Bailey was hired in 1970 by Island Records’ Chris Blackwell to shoot publicity photos of Cat Stevens for his upcoming album Tea for the Tillerman, in 1970. Stevens, (now known as Yusuf Islam) maintans that he disliked having his photo on the cover of his albums, as had previously been the case. Looking back, he described it as the beginning of his “poster pin-up celebrity phase”, although he gave consent to allow Bailey’s photographs to be placed on the inner sleeve of the album.
Bailey has also directed several television commercials and documentaries. In 1976, Bailey published Ritz Newspaper together with David Litchfield. Bailey was awarded the CBE in 2001.
In 2005, he was involved in a feature titled “British Rule” for GQ, charting the British influence on rock n’ roll, photographing several artists including Paul Weller, Jarvis Cocker, Razorlight, Brian Eno, M.I.A., Ian Brown, The Futureheads, Belle & Sebastian, Damon Albarn, Dizzee Rascal, Kaiser Chiefs, Robyn Hitchcock, Super Furry Animals, and Colin Blunstone for the spread.
He maintains that his style of photography remains the same: ‘I’ve always tried to do pictures that don’t date. I always go for simplicity.‘ He has worked with Manchester band Oasis, boxer Naseem Hamed and supermodel Naomi Campbell.
Bailey has been married four times: in 1960 to Rosemary Bramble; in 1965 to the actress Catherine Deneuve (divorced 1972); in 1975 to the model Marie Helvin; and in 1986 to the model Catherine Dyer (b. 20 July 1961), to whom he remains married. He has not eaten mammals from an early age, refrains from drinking alcohol and does not exercise. He is an art-lover with a long-held passion for the works of Picasso.
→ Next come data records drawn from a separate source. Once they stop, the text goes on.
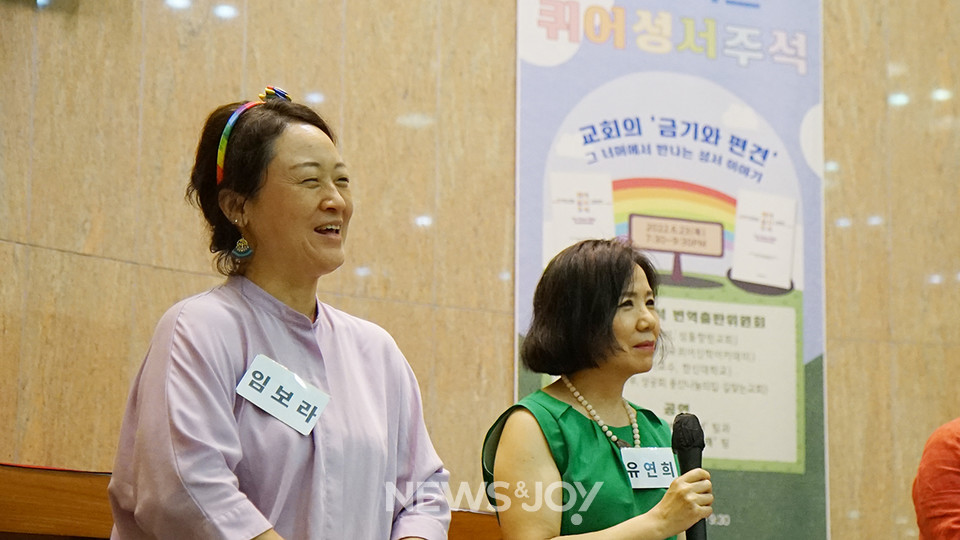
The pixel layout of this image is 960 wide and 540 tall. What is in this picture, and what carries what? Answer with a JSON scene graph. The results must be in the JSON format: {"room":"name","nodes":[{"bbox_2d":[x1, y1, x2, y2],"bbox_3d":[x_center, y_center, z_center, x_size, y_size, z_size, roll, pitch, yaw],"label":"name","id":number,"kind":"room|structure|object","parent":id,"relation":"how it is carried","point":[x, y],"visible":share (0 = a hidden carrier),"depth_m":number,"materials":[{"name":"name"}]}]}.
{"room":"event hall","nodes":[
{"label":"event hall","id":0,"kind":"room"},
{"bbox_2d":[0,0,959,539],"bbox_3d":[-0.173,-0.379,6.573,7.681,4.255,0.259,7,-11,-35],"label":"wall","id":1,"kind":"structure","parent":0,"point":[224,86],"depth_m":6.34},
{"bbox_2d":[511,0,829,539],"bbox_3d":[0.558,0.050,6.672,0.761,2.630,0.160,7,-11,-35],"label":"banner","id":2,"kind":"object","parent":1,"relation":"attached to","point":[769,71],"visible":0.73,"depth_m":6.72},
{"label":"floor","id":3,"kind":"structure","parent":0,"visible":0},
{"bbox_2d":[0,462,497,539],"bbox_3d":[-0.792,0.909,5.024,2.663,0.874,0.753,7,-11,-35],"label":"wooden bench","id":4,"kind":"object","parent":3,"relation":"on","point":[33,506],"visible":0.44,"depth_m":4.82,"materials":[{"name":"brown wood"}]},
{"bbox_2d":[104,89,450,539],"bbox_3d":[-0.337,0.462,3.792,0.589,1.481,0.549,7,-11,-35],"label":"woman","id":5,"kind":"object","parent":3,"relation":"on","point":[318,201],"visible":0.99,"depth_m":3.74},
{"bbox_2d":[235,354,330,434],"bbox_3d":[-0.317,0.205,3.714,0.050,0.095,0.192,-6,-11,34],"label":"name tag","id":6,"kind":"object","parent":5,"relation":"attached to","point":[266,395],"visible":0.97,"depth_m":3.71,"materials":[{"name":"white paper"}]},
{"bbox_2d":[483,237,712,539],"bbox_3d":[0.230,0.609,4.395,0.556,1.304,0.518,7,-11,-35],"label":"woman","id":7,"kind":"object","parent":3,"relation":"on","point":[559,402],"visible":0.99,"depth_m":4.35},
{"bbox_2d":[622,448,677,489],"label":"name tag","id":8,"kind":"object","parent":7,"relation":"attached to","point":[658,458],"visible":0.72,"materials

Now 72, he works seven days a week. “I don’t know what else to do,” he said when asked why he continued to do so. “It’s not work anyway,” he added of his pursuit, with which he said he had “a love-hate relationship”.The show, which contains prints of some of his most famous photographs, such as of Sir Michael Caine, Mick Jagger and Jean Shrimpton, is to mark 50 years since he started at Vogue.He once said of the job: “‘When Vogue offered to pay me to photograph beautiful women all day I thought I was on a dream boat.” But he now claims that neither clothes nor women were his inspiration. “I’ve got no interest in frocks, and it wasn’t the girls either,” he said. “It was the chance to be creative.”He was surprised by his professional longevity. “I didn’t know I was going to live for 50 years,” he remarked. “It has come as a shock.”